Task item -
Retype every record exactly. Leave the pictures out.

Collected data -
=== Section Start ===

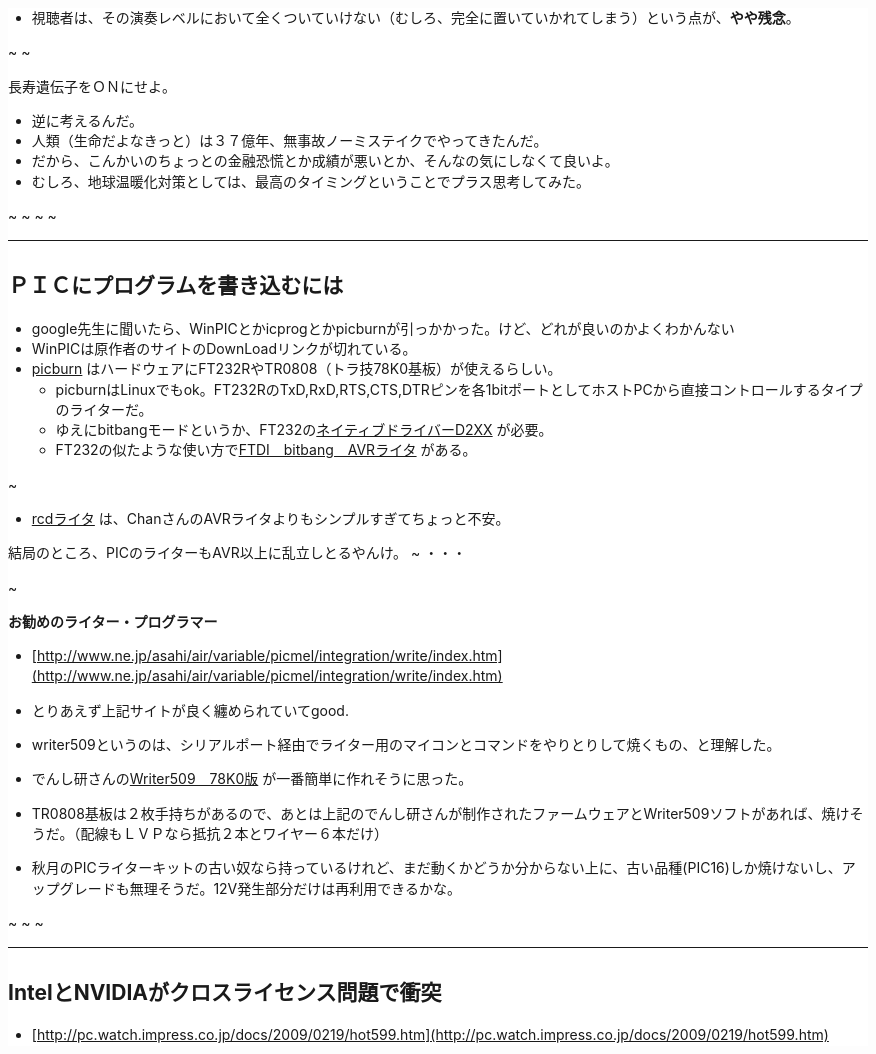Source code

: - 視聴者は、その演奏レベルにおいて全くついていけない（むしろ、完全に置いていかれてしまう）という点が、**やや残念**。



~
~

長寿遺伝子をＯＮにせよ。
- 逆に考えるんだ。
- 人類（生命だよなきっと）は３７億年、無事故ノーミステイクでやってきたんだ。
- だから、こんかいのちょっとの金融恐慌とか成績が悪いとか、そんなの気にしなくて良いよ。
- むしろ、地球温暖化対策としては、最高のタイミングということでプラス思考してみた。



~
~
~
~
- - - -
## ＰＩＣにプログラムを書き込むには
- google先生に聞いたら、WinPICとかicprogとかpicburnが引っかかった。けど、どれが良いのかよくわかんない
- WinPICは原作者のサイトのDownLoadリンクが切れている。
- [picburn](http://arms22.blog91.fc2.com/blog-entry-171.html) はハードウェアにFT232RやTR0808（トラ技78K0基板）が使えるらしい。
    - picburnはLinuxでもok。FT232RのTxD,RxD,RTS,CTS,DTRピンを各1bitポートとしてホストPCから直接コントロールするタイプのライターだ。
    - ゆえにbitbangモードというか、FT232の[ネイティブドライバーD2XX](http://www.ftdichip.com/Drivers/D2XX.htm) が必要。
    - FT232の似たような使い方で[FTDI　bitbang　AVRライタ](http://www.geocities.jp/arduino_diecimila/avr-writer/index.html) がある。



~
- [rcdライタ](http://feng3.cool.ne.jp/rcd/) は、ChanさんのAVRライタよりもシンプルすぎてちょっと不安。



結局のところ、PICのライターもAVR以上に乱立しとるやんけ。
~
・・・

~

**お勧めのライター・プログラマー**
- [http://www.ne.jp/asahi/air/variable/picmel/integration/write/index.htm](http://www.ne.jp/asahi/air/variable/picmel/integration/write/index.htm) 
- とりあえず上記サイトが良く纏められていてgood.
- writer509というのは、シリアルポート経由でライター用のマイコンとコマンドをやりとりして焼くもの、と理解した。
- でんし研さんの[Writer509　78K0版](http://homepage2.nifty.com/denshiken/PIC008.html) が一番簡単に作れそうに思った。
- TR0808基板は２枚手持ちがあるので、あとは上記のでんし研さんが制作されたファームウェアとWriter509ソフトがあれば、焼けそうだ。（配線もＬＶＰなら抵抗２本とワイヤー６本だけ）



- 秋月のPICライターキットの古い奴なら持っているけれど、まだ動くかどうか分からない上に、古い品種(PIC16)しか焼けないし、アップグレードも無理そうだ。12V発生部分だけは再利用できるかな。



~
~
~
- - - -
## IntelとNVIDIAがクロスライセンス問題で衝突
- [http://pc.watch.impress.co.jp/docs/2009/0219/hot599.htm](http://pc.watch.impress.co.jp/docs/2009/0219/hot599.htm)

=== Section End ===

Answer for this exercise -
Source code

: - 視聴者は、その演奏レベルにおいて全くついていけない（むしろ、完全に置いていかれてしまう）という点が、**やや残念**。



~
~

長寿遺伝子をＯＮにせよ。
- 逆に考えるんだ。
- 人類（生命だよなきっと）は３７億年、無事故ノーミステイクでやってきたんだ。
- だから、こんかいのちょっとの金融恐慌とか成績が悪いとか、そんなの気にしなくて良いよ。
- むしろ、地球温暖化対策としては、最高のタイミングということでプラス思考してみた。



~
~
~
~
- - - -
## ＰＩＣにプログラムを書き込むには
- google先生に聞いたら、WinPICとかicprogとかpicburnが引っかかった。けど、どれが良いのかよくわかんない
- WinPICは原作者のサイトのDownLoadリンクが切れている。
- [picburn](http://arms22.blog91.fc2.com/blog-entry-171.html) はハードウェアにFT232RやTR0808（トラ技78K0基板）が使えるらしい。
    - picburnはLinuxでもok。FT232RのTxD,RxD,RTS,CTS,DTRピンを各1bitポートとしてホストPCから直接コントロールするタイプのライターだ。
    - ゆえにbitbangモードというか、FT232の[ネイティブドライバーD2XX](http://www.ftdichip.com/Drivers/D2XX.htm) が必要。
    - FT232の似たような使い方で[FTDI　bitbang　AVRライタ](http://www.geocities.jp/arduino_diecimila/avr-writer/index.html) がある。



~
- [rcdライタ](http://feng3.cool.ne.jp/rcd/) は、ChanさんのAVRライタよりもシンプルすぎてちょっと不安。



結局のところ、PICのライターもAVR以上に乱立しとるやんけ。
~
・・・

~

**お勧めのライター・プログラマー**
- [http://www.ne.jp/asahi/air/variable/picmel/integration/write/index.htm](http://www.ne.jp/asahi/air/variable/picmel/integration/write/index.htm) 
- とりあえず上記サイトが良く纏められていてgood.
- writer509というのは、シリアルポート経由でライター用のマイコンとコマンドをやりとりして焼くもの、と理解した。
- でんし研さんの[Writer509　78K0版](http://homepage2.nifty.com/denshiken/PIC008.html) が一番簡単に作れそうに思った。
- TR0808基板は２枚手持ちがあるので、あとは上記のでんし研さんが制作されたファームウェアとWriter509ソフトがあれば、焼けそうだ。（配線もＬＶＰなら抵抗２本とワイヤー６本だけ）



- 秋月のPICライターキットの古い奴なら持っているけれど、まだ動くかどうか分からない上に、古い品種(PIC16)しか焼けないし、アップグレードも無理そうだ。12V発生部分だけは再利用できるかな。



~
~
~
- - - -
## IntelとNVIDIAがクロスライセンス問題で衝突
- [http://pc.watch.impress.co.jp/docs/2009/0219/hot599.htm](http://pc.watch.impress.co.jp/docs/2009/0219/hot599.htm)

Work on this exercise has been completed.